La noche en que Don Quijote volvió a cabalgar en Matamoros.
Por Jorge Chávez Mijares.

Querido lector, las historias importantes rara vez comienzan donde creemos. Los espectadores llegaron aquella tarde-noche de lunes convencidos de que asistirían a una conferencia escénica sobre Miguel de Cervantes. El cartel de MACULT lo anunciaba con claridad. “Los molinos de La Mancha” aparecían impresos en los anuncios. El nombre de Ernesto Parga mi amigo, casi mi hermano, ocupaba el lugar central. Todo parecía dispuesto para que la noche comenzara cuando el conferencista subiera al escenario.
Pero no fue así. La noche comenzó exactamente a las seis y media. Y comenzó con una guitarra. A esa hora precisa, sin retrasos ceremoniales ni preámbulos burocráticos, apareció Valeria Gamboa. Vestía completamente de negro. Negro el pantalón. Negra la camisa. Negros los zapatos. Aquella elección cromática parecía obedecer a una antigua regla del arte: cuando la música es la protagonista, el intérprete debe aprender a desaparecer. Pude ver detrás de ella, proyectados sobre la pantalla, los molinos manchegos en una foto.
Era una imagen curiosa, porque mientras los asistentes ocupaban sus lugares y la audiencia terminaba de acomodar sus últimos murmullos, aquellos molinos permanecían inmóviles en la pantalla, detenidos en una eternidad fotográfica. Todavía nadie lo sabía, pero estaban a punto de comenzar a girar. No por el viento, por la música.

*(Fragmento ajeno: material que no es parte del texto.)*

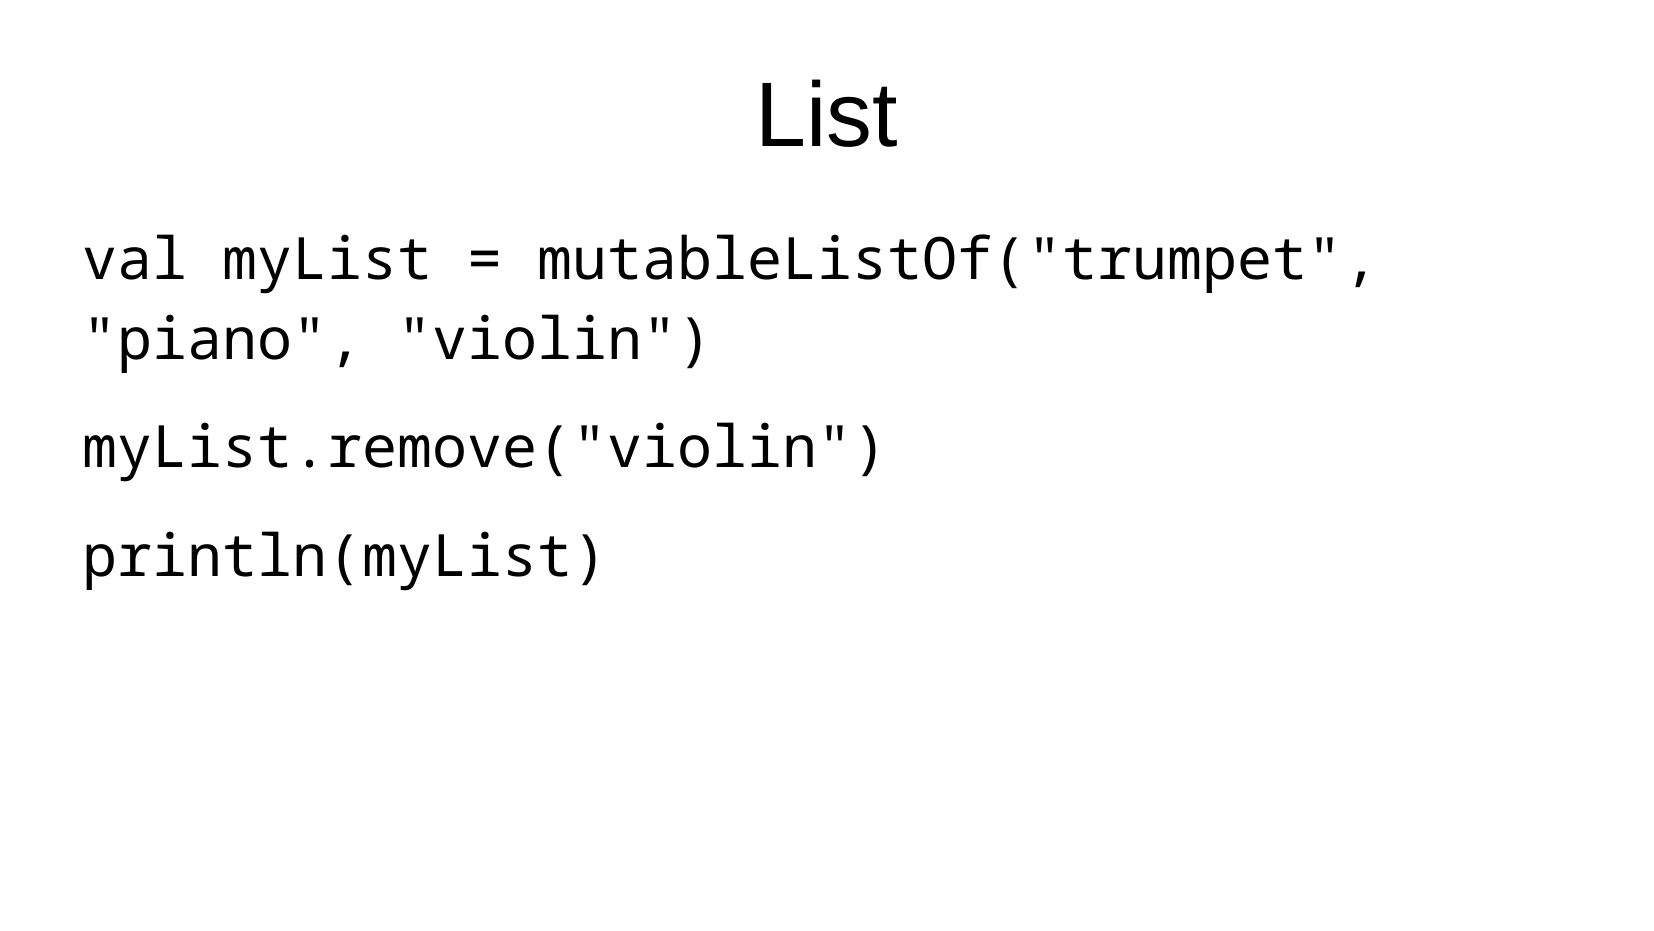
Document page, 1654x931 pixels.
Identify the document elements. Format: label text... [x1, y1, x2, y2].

title List [82, 37, 1571, 193]
list val myList = mutableListOf("trumpet", "piano", "violin") myList.remove("violin") println(myList) [82, 217, 1571, 758]
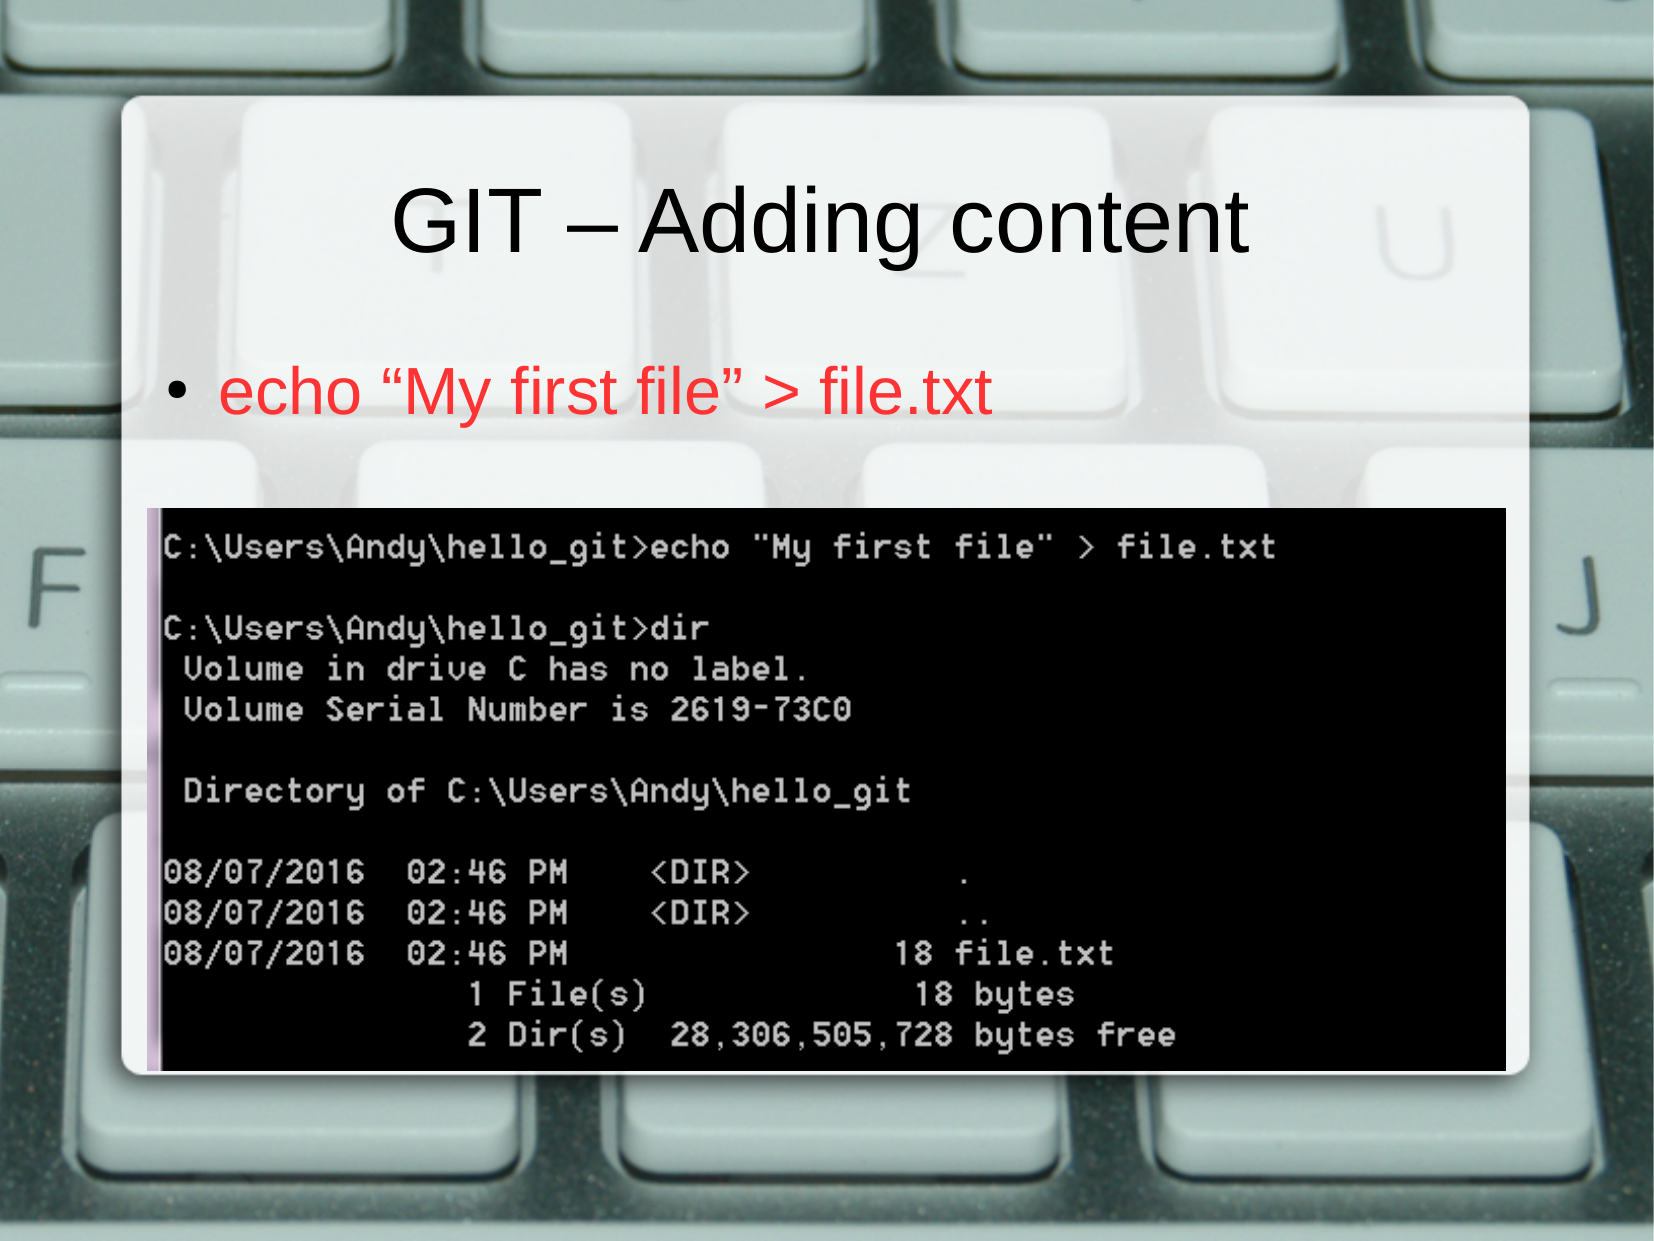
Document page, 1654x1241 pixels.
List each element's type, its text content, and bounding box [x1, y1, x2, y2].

Valeria acomodó la guitarra sobre su pierna izquierda, apoyada sobre el pequeño banquillo de guitarrista que elevaba el instrumento hasta la posición clásica de concierto. Entonces ocurrió algo que suele pasar desapercibido para quienes no observan con atención: dejó de ser una joven sentada en una silla y se convirtió en una intérprete. La transformación fue inmediata.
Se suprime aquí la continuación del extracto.